Aunque siempre tuve amigos, prefería hablar solo o hablar para los demás. Mi madre me ponía los domingos sopa de letras y pollo frito para comer. Todo un lujo para la época. Sin que ella se diera cuenta pronunciaba las palabras que formaba con las letras y un día deletreé: «teatro».
No era nada fácil que dos tes se reunieran en la misma cucharada.
Aquella misma tarde, con diez años y medio, improvisé mi primer monólogo. El único espectador fue San Francisco, el asno de mi vecina. El borrico rebuznaba de forma graciosa al escucharme contar historias del pueblo, que tantas veces había oído a los mayores.
Al comenzar el verano en el que cumplí doce años, le pedí prestado el burro a mi vecina. Le enganché el viejo carro de mi abuelo y me dirigí a la plaza del pueblo. ¡Dos euros el viaje al Castillo más monólogo en el pinarcillo! ¡La historia de los Jalonguers, en prosa o en verso, como deseen!
Y de dos en dos euros, y de la mañana al atardecer, mi fama como narrador se extendió por la Ribera del Jalón. Cuatro años más tarde, San Francisco murió de viejo y tras entregárselo a los buitres, pensé que yo también debía marcharme. Podría haberme quedado toda la vida contando y recitando historias verdaderas o inventadas de enfermos imaginarios, donjuanes o lazarillos, porque los personajes de los clásicos se amontonaban en cada representación y los relacionaba sin ningún escrúpulo con personas o situaciones del entorno. Por las noches, leía; por el día, un torrente de intuición y conexiones mágicas infundían una extraordinaria y enriquecedora viveza a los monólogos.

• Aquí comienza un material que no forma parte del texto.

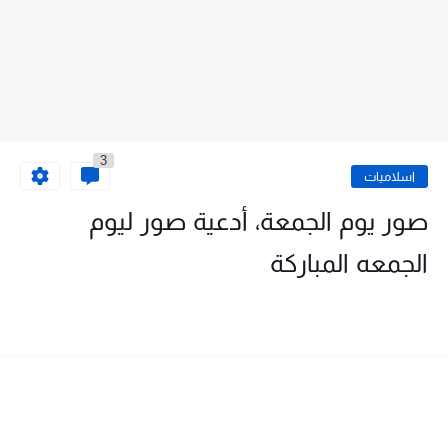
3
اسلاميات
صور يوم الجمعة، أدعية صور ليوم
الجمعه المباركة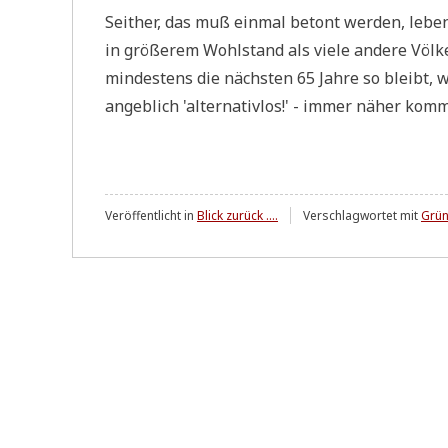
Seit­her, das muß ein­mal betont wer­den, lebe
in grö­ße­rem Wohl­stand als vie­le ande­re Völ­
min­de­stens die näch­sten 65 Jah­re so bleibt, 
angeb­lich 'alter­na­tiv­los!' - immer näher kom
Veröffentlicht in
Blick zurück ....
Verschlagwortet mit
Grün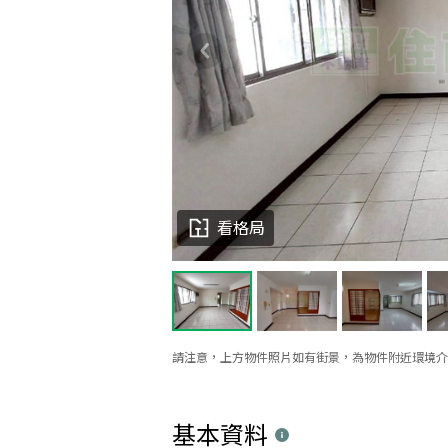
看格局
請注意，上方物件照片如有街景，為物件附近環境介
基本資料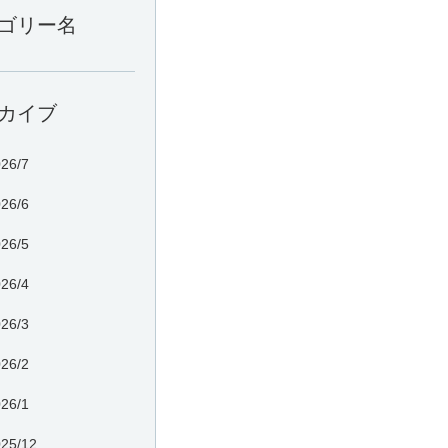
ゴリー名
カイブ
26/7
26/6
26/5
26/4
26/3
26/2
26/1
25/12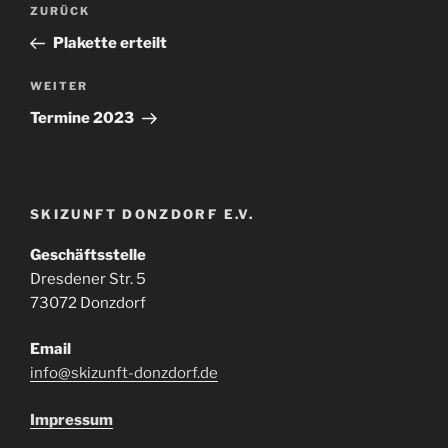
Vorheriger
ZURÜCK
Beitrag
Plakette erteilt
Nächster
WEITER
Beitrag
Termine 2023
SKIZUNFT DONZDORF E.V.
Geschäftsstelle
Dresdener Str. 5
73072 Donzdorf
Email
info@skizunft-donzdorf.de
Impressum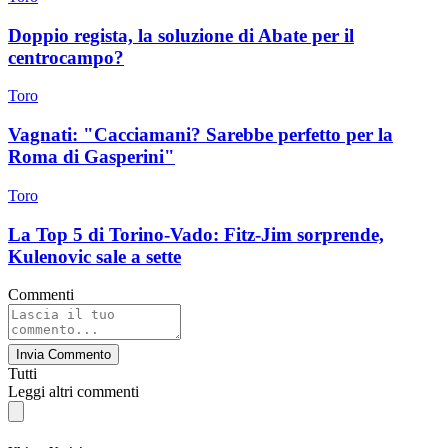
Doppio regista, la soluzione di Abate per il
centrocampo?
Toro
Vagnati: "Cacciamani? Sarebbe perfetto per la
Roma di Gasperini"
Toro
La Top 5 di Torino-Vado: Fitz-Jim sorprende,
Kulenovic sale a sette
Commenti
Invia Commento
Tutti
Leggi altri commenti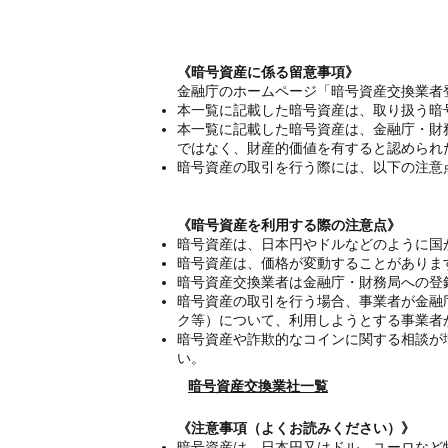
《暗号資産に係る留意事項》
金融庁のホームページ「暗号資産交換業者
本一覧に記載した暗号資産は、取り扱う暗
本一覧に記載した暗号資産は、金融庁・財
ではなく、財産的価値を有すると認められ
暗号資産の取引を行う際には、以下の注意
《暗号資産を利用する際の注意点》
暗号資産は、日本円やドルなどのように国
暗号資産は、価格が変動することがありま
暗号資産交換業者は金融庁・財務局への登
暗号資産の取引を行う場合、事業者が金融
ク等）について、利用しようとする事業者
暗号資産や詐欺的なコインに関する相談が
い。
暗号資産交換業社一覧
《注意事項（よくお読みください）》
暗号資産は、日本円又はドル、ユーロなど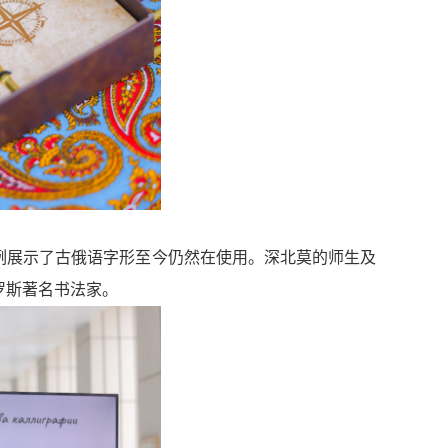
例展示了古俄语字形至今仍然在使用。深北莫的师生及
罗斯著名书法家。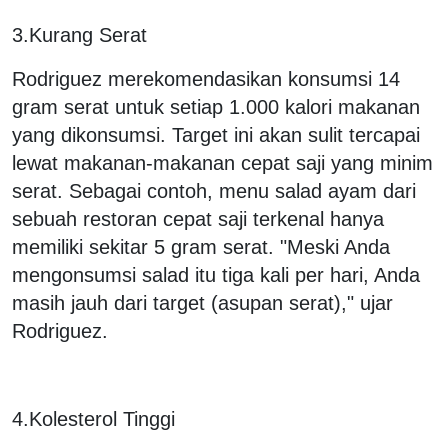
3.Kurang Serat
Rodriguez merekomendasikan konsumsi 14
gram serat untuk setiap 1.000 kalori makanan
yang dikonsumsi. Target ini akan sulit tercapai
lewat makanan-makanan cepat saji yang minim
serat. Sebagai contoh, menu salad ayam dari
sebuah restoran cepat saji terkenal hanya
memiliki sekitar 5 gram serat. "Meski Anda
mengonsumsi salad itu tiga kali per hari, Anda
masih jauh dari target (asupan serat)," ujar
Rodriguez.
4.Kolesterol Tinggi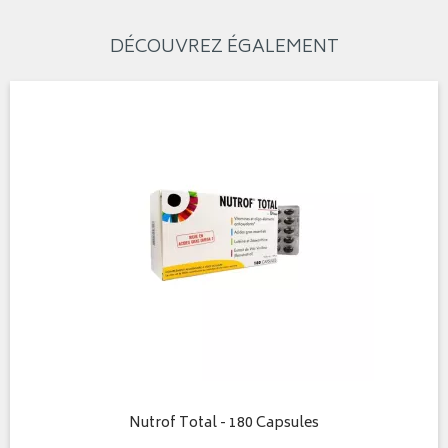
DÉCOUVREZ ÉGALEMENT
Nutrof Total - 180 Capsules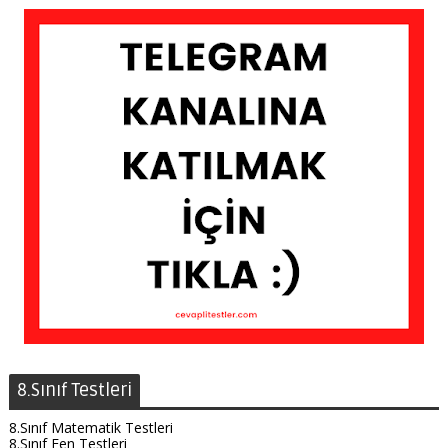
8.Sınıf Testleri
8.Sınıf Matematik Testleri
8.Sınıf Fen Testleri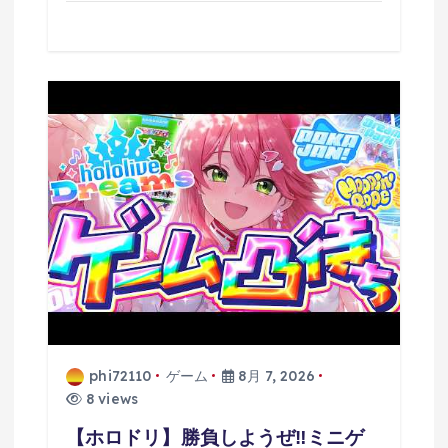
phi72110
ゲーム
8月 7, 2026
8 views
【ホロドリ】勝負しようぜ‼ミニゲ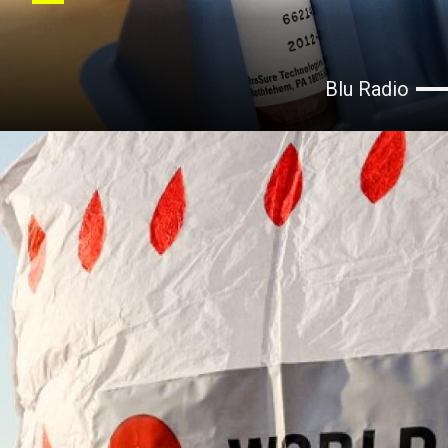
Blu Radio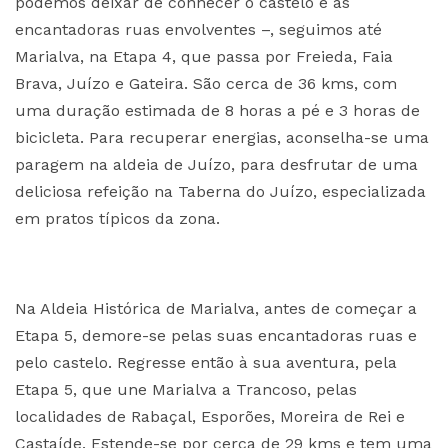
podemos deixar de conhecer o castelo e as
encantadoras ruas envolventes –, seguimos até
Marialva, na Etapa 4, que passa por Freieda, Faia
Brava, Juízo e Gateira. São cerca de 36 kms, com
uma duração estimada de 8 horas a pé e 3 horas de
bicicleta. Para recuperar energias, aconselha-se uma
paragem na aldeia de Juízo, para desfrutar de uma
deliciosa refeição na Taberna do Juízo, especializada
em pratos típicos da zona.
Na Aldeia Histórica de Marialva, antes de começar a
Etapa 5, demore-se pelas suas encantadoras ruas e
pelo castelo. Regresse então à sua aventura, pela
Etapa 5, que une Marialva a Trancoso, pelas
localidades de Rabaçal, Esporões, Moreira de Rei e
Castaíde. Estende-se por cerca de 29 kms e tem uma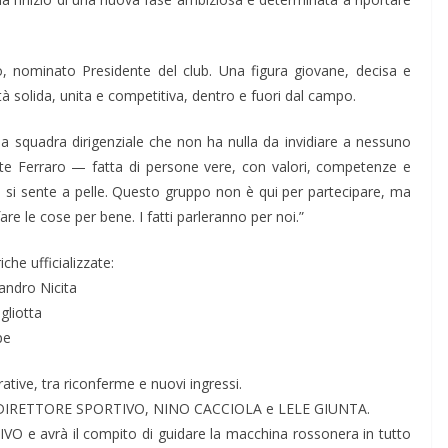
, nominato Presidente del club. Una figura giovane, decisa e
à solida, unita e competitiva, dentro e fuori dal campo.
a squadra dirigenziale che non ha nulla da invidiare a nessuno
te Ferraro — fatta di persone vere, con valori, competenze e
 si sente a pelle. Questo gruppo non è qui per partecipare, ma
 fare le cose per bene. I fatti parleranno per noi.”
che ufficializzate:
sandro Nicita
gliotta
pe
ative, tra riconferme e nuovi ingressi.
e DIRETTORE SPORTIVO, NINO CACCIOLA e LELE GIUNTA.
e avrà il compito di guidare la macchina rossonera in tutto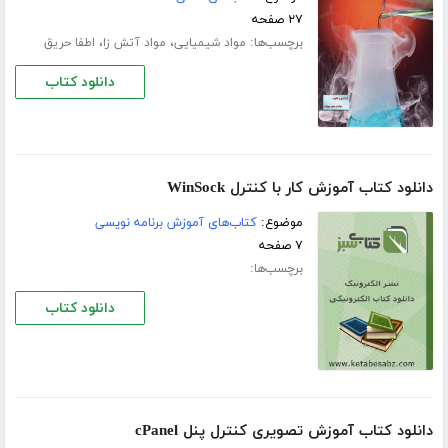
۲۷ صفحه
برچسب‌ها:
،
،
مواد شیمیایی
مواد آتش زا
اطفا حریق
دانلود کتاب
دانلود کتاب آموزش کار با کنترل WinSock
موضوع:
کتاب‌های آموزش برنامه نویسی
۷ صفحه
برچسب‌ها:
دانلود کتاب
دانلود کتاب آموزش تصویری کنترل پنل cPanel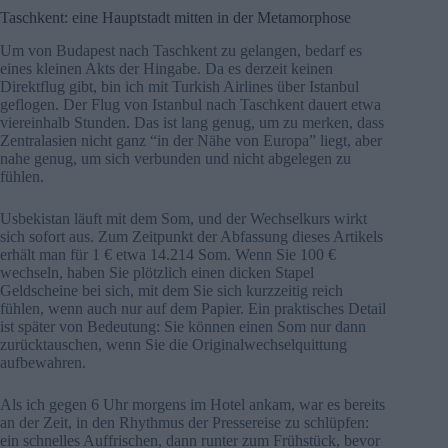
Taschkent: eine Hauptstadt mitten in der Metamorphose
Um von Budapest nach Taschkent zu gelangen, bedarf es
eines kleinen Akts der Hingabe. Da es derzeit keinen
Direktflug gibt, bin ich mit Turkish Airlines über Istanbul
geflogen. Der Flug von Istanbul nach Taschkent dauert etwa
viereinhalb Stunden. Das ist lang genug, um zu merken, dass
Zentralasien nicht ganz “in der Nähe von Europa” liegt, aber
nahe genug, um sich verbunden und nicht abgelegen zu
fühlen.
Usbekistan läuft mit dem Som, und der Wechselkurs wirkt
sich sofort aus. Zum Zeitpunkt der Abfassung dieses Artikels
erhält man für 1 € etwa 14.214 Som. Wenn Sie 100 €
wechseln, haben Sie plötzlich einen dicken Stapel
Geldscheine bei sich, mit dem Sie sich kurzzeitig reich
fühlen, wenn auch nur auf dem Papier. Ein praktisches Detail
ist später von Bedeutung: Sie können einen Som nur dann
zurücktauschen, wenn Sie die Originalwechselquittung
aufbewahren.
Als ich gegen 6 Uhr morgens im Hotel ankam, war es bereits
an der Zeit, in den Rhythmus der Pressereise zu schlüpfen:
ein schnelles Auffrischen, dann runter zum Frühstück, bevor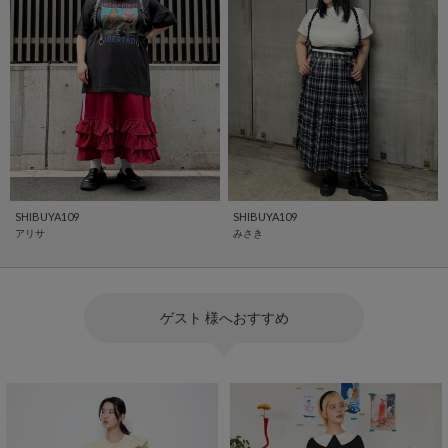
SHIBUYA109
SHIBUYA109
アリサ
みさき
ゲスト 様へおすすめ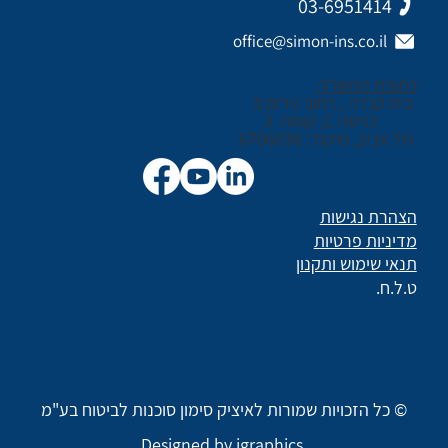
03-6951414
office@simon-ins.co.il
כתובת המשרד:
בית קנדה , רחוב נירים 3
כניסה C, קומה 3
תל אביב, מיקוד: 6706038
הצהרת נגישות
מדיניות פרטיות
תנאי שימוש ותקנון
ט.ל.ח.
© כל הזכויות שמורות לאיציק סימון סוכנות לביטוח בע"מ
Designed by igraphics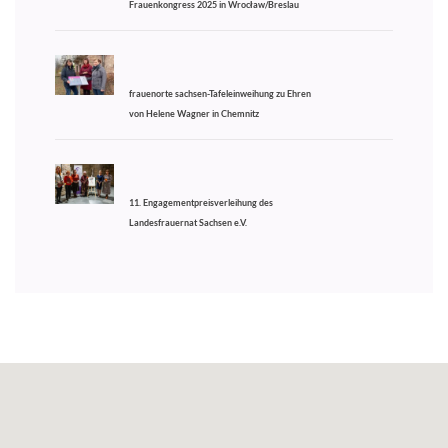
Frauenkongress 2025 in Wrocław/Breslau
frauenorte sachsen-Tafeleinweihung zu Ehren
von Helene Wagner in Chemnitz
11. Engagementpreisverleihung des
Landesfrauernat Sachsen e.V.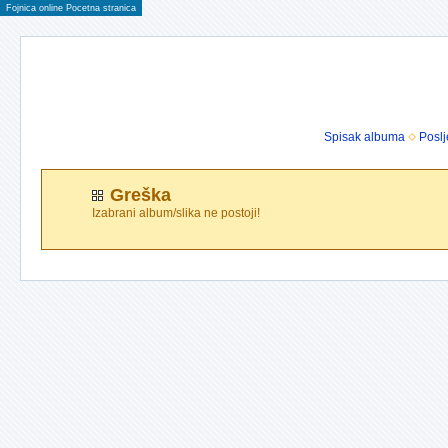
Fojnica online Pocetna stranica
Spisak albuma
Poslj
Greška
Izabrani album/slika ne postoji!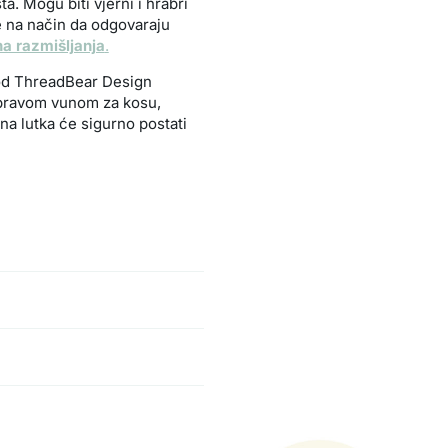
a. Mogu biti vjerni i hrabri
u se na način da odgovaraju
a razmišljanja
.
od ThreadBear Design
m pravom vunom za kosu,
na lutka će sigurno postati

Me marché a la ciudad en tren. Me acordaba mucho de mi madre y de San Francisco, pero una gran fuerza interior me arrastraba a seguir contando historias a la gente. Mi primer empleo fue como camarero en una cafetería de un barrio céntrico de Madrid. En el local comencé a recitar poemas de Lorca, Alberti, Jodorowsky y Machado, al tiempo que servía cafés y croissants. Convencí a la dueña para que me dejase inventar la historia del Café del Moro. Se dejó convencer y yo me dejé seducir. Fuimos pareja de lecho durante un tiempo. Cada noche, puntualmente, a las diez, los pleitos de Juan, el Moro, su llegada a Madrid y cómo la parada de postas, albergue de peregrinos, sanatorio, casa de citas y, finalmente, cine, dieron lugar a la prestigiosa cafetería. Después, amor y sueño, por ese orden.
Una noche, al terminar el monólogo, se acercó un señor con la voz muy ronca y me ofreció su tarjeta. «Pásate por el teatro Alfil, necesito un suplente».
A los pocos días, el suplente se convirtió en el actor titular y el titular se marchó con ese aire que destilan los actores encumbrados.
Fernán Gómez me descubrió y a los tres meses produjo el monólogo de San Francisco. Estuve doblando sesiones de tarde y noche durante ocho años. Luego llegaron las giras nacionales y varias por Centroeuropa y Sudamérica, Miami, Nueva York y el Madison Square Garden.
Fernán Gómez murió y yo pensé que también debía marcharme. Regresé al pueblo. Y ya nada era parecido, no existían ni los buitres que devoraron a San Francisco ni mi vecina. Me dio tiempo justo de despedirme de mi madre, que creo que estaba esperando el momento adecuado para morir. Pensé que también era el momento para cambiar de actividad. Monté una fábrica de sopas y empleé a muchos habitantes del pueblo. Sopas de letras con las que formar hermosas palabras y construir bellos sueños.